The weekly/daily reflecting Waves 1 to 5 (blue).
On the last Wave 5 (blue), another Waves 1 to 5 (orange).
On the last Wave 5 (orange), another Waves 1 to 5 (purple) which has completed. Correction A has formed. B is still in the process. C next?
Friday 3 February 2017 @ 0300 – Should I have entered a short position for the short term?
Since orange and blue have also completed their Wave 5, longer term ABC expected as well?
Update with answers in the future.
Friday 3 February 2017 @ 1500On the 1H, a set-up with trigger. Added confluence thanks to Fibonacci Expansion neatly calculating the impulse wave and pullback.
25 and 75 SMA creating the TAZ which price entered and left. Entered at market with stops above the pullback swing and target profit at 100% mark. 1% of capital risked and potential trade performance is 3R.
Entry: 0.67577 | Stop loss: 0.6782 | Target Profit: 0.6689
Psychology and emotions – Neutral, leaning towards the good side perhaps. Studied more about Elliot waves last night and fascinated by its fractal nature. It’s like inception and can be very confusing.
The 30 and 90 SMA might give a better TAZ. Small difference.
Guess I was wrong, or entered too early. No idea.
Psychology and emotions – Had a feeling that was gonna end up in a loss. But small risk so not much of a biggie.
Result: -1R which is a loss of 1% of capital of a small account.
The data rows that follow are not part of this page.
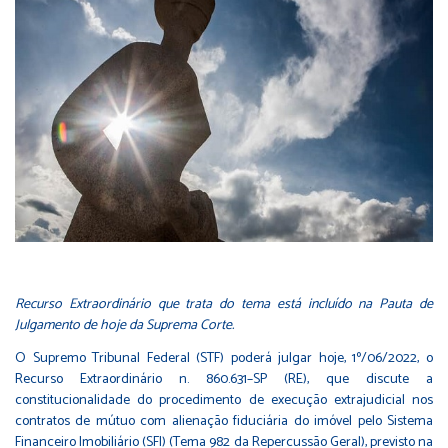
Recurso Extraordinário que trata do tema está incluído na Pauta de
Julgamento de hoje da Suprema Corte.
O Supremo Tribunal Federal (STF) poderá julgar hoje, 1º/06/2022, o
Recurso Extraordinário n. 860.631–SP (RE),
que discute a
constitucionalidade do procedimento de execução extrajudicial nos
contratos de mútuo com alienação fiduciária do imóvel pelo Sistema
Financeiro Imobiliário (SFI) (
Tema 982 da Repercussão Geral
), previsto na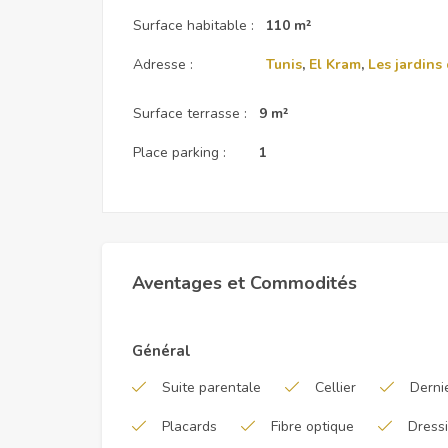
Surface habitable :
110 m²
Adresse :
Tunis
,
El Kram
,
Les jardins
Surface terrasse :
9 m²
Place parking :
1
Aventages et Commodités
Général
Suite parentale
Cellier
Derni
Placards
Fibre optique
Dress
After trade:Did I just ignore this trend? After deleting away all the colourful waves, I realised the most basic and important factor.
Maybe the trigger was forced and used as a confirmation bias; did not trade in trend direction.
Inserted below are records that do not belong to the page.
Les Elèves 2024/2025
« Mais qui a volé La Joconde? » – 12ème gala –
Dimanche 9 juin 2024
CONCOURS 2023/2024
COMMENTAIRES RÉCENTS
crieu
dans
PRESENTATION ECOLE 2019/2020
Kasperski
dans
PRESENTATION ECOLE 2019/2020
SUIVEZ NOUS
At this point, the previous analysis might still be right and I entered the trade early… The large candle could also possibly be due to the stop loss orders above the short sellers…
Due to the fractal nature and complexities of the Elliot wave, I think I shouldn’t be using it or making it a huge part of the analysis. Perhaps just watch it and admire how the market moves in such a manner.